What you will do — Take each line of the data that contains the string "Parameter" and copy it.

Extracted page text data:
>>>>
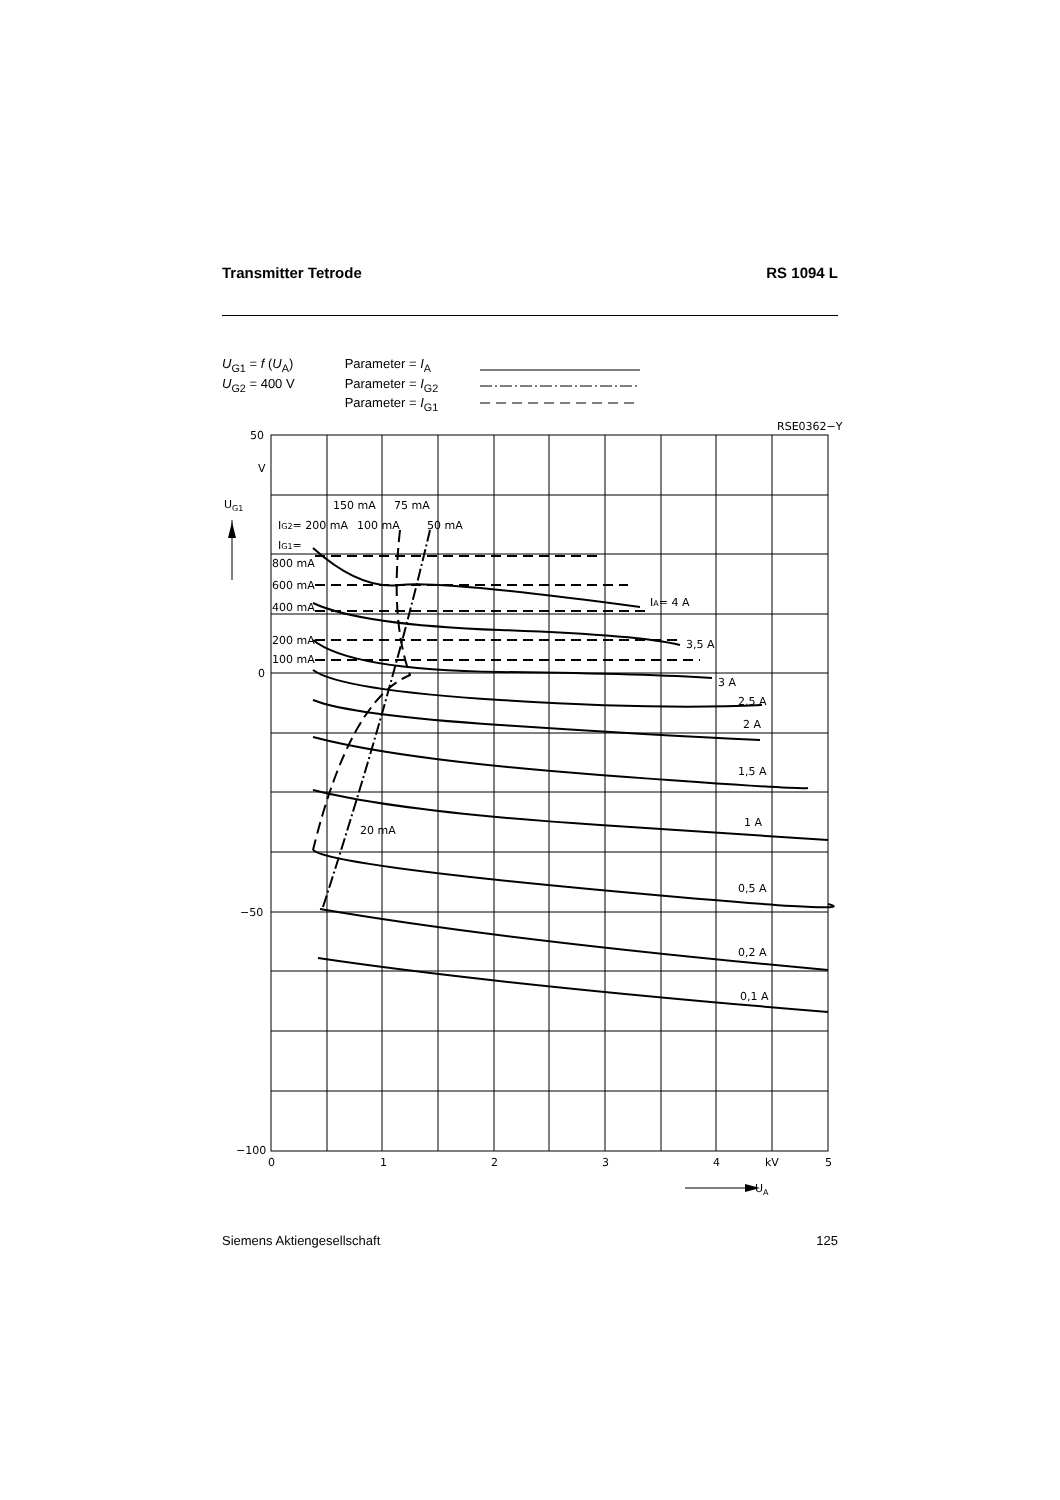Transmitter Tetrode RS 1094 L
U<sub>G1</sub> = f (U<sub>A</sub>)
U<sub>G2</sub> = 400 V
Parameter = I<sub>A</sub>
Parameter = I<sub>G2</sub>
Parameter = I<sub>G1</sub>
50
V
0
−50
−100
0
1
2
3
4
kV
5
UG1
UA
RSE0362−Y
150 mA
75 mA
IG2= 200 mA
100 mA
50 mA
IG1=
800 mA
600 mA
400 mA
200 mA
100 mA
IA= 4 A
3,5 A
3 A
2,5 A
2 A
1,5 A
1 A
0,5 A
0,2 A
0,1 A
20 mA
Siemens Aktiengesellschaft 125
<<<<
The answer —
Parameter = I<sub>A</sub>
Parameter = I<sub>G2</sub>
Parameter = I<sub>G1</sub>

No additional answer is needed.